Perriello says Goode could have “significant appeal” in Southwest and Southside Va.
We won’t know until next week whether former U.S. Rep. Virgil Goode of Rocky Mount will be on the Virginia ballot as the Constitution Party’s candidate for president.
But there’s plenty of speculation about the impact a Goode candidacy could have on the race in Virginia, where President Barack Obama and Republican nominee Mitt Romney are running neck and neck. Could Goode pull enough conservative votes away from Romney to tip a close race – and a key state — to Obama?
There’s at least one Democrat who isn’t underestimating Goode – former U.S. Rep. Tom Perriello of Albemarle County, who defeated Goode in 2008. Perriello spoke at Obama’s campaign rally in Charlottesville on Wednesday and was asked about Goode’s candidacy in a brief interview.

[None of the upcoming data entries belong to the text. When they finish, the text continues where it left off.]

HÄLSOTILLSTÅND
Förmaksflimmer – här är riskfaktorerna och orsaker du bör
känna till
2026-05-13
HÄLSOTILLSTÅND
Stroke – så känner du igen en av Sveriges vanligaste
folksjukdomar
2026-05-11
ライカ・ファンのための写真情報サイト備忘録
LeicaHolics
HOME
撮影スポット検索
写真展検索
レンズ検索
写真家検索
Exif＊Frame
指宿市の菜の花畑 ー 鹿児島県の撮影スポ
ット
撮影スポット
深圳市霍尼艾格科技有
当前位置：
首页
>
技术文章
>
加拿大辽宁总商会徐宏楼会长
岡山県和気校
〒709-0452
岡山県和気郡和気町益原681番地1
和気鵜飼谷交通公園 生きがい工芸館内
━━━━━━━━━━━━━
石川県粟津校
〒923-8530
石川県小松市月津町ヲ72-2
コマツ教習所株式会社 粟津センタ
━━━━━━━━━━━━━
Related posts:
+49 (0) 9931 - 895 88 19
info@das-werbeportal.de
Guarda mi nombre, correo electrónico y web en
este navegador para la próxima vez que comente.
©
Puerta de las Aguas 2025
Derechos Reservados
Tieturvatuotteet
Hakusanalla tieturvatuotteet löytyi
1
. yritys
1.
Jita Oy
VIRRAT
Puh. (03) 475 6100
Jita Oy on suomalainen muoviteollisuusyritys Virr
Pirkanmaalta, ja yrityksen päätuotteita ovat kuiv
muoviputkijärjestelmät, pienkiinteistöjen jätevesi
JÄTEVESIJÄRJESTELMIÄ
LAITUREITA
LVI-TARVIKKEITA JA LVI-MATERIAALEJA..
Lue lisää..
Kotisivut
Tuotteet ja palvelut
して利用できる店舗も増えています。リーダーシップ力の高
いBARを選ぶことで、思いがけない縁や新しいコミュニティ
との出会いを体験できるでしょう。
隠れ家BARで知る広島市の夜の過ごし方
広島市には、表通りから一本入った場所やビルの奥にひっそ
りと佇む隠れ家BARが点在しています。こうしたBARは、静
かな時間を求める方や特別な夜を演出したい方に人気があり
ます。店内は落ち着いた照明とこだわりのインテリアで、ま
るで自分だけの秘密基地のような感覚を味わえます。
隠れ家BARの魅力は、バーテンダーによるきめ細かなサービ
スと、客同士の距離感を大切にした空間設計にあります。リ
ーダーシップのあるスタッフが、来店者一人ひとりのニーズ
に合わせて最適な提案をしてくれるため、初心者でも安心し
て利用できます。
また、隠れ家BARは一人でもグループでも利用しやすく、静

“I think there’s no question that if Virgil wants to go out and really make the case to the voters, he is going to have significant appeal in Southwest and Southside Virginia,” Perriello said. “I’ve talked to a lot of conservatives in those areas who really don’t like Romney – for good and bad reasons. “
Perriello said Romney’s record on outsourcing of jobs – a record that Romney’s campaign says Democrats have distorted – is “devastating for him in a lot of these old manufacturing communities.”
“Virgil knows how to talk that talk and, in some ways, as a conservative populist , can address the economic woes of a lot of voters who are probably not going to ever vote for the president,” said Perriello, who was defeated in 2010 by Republican Robert Hurt. “Does he end up making a dent or not? If he wants to go out there and do the grassroots politics, no one does it better.”
The state board of elections is scheduled to certify third-party candidates for the presidential election ballot on Tuesday.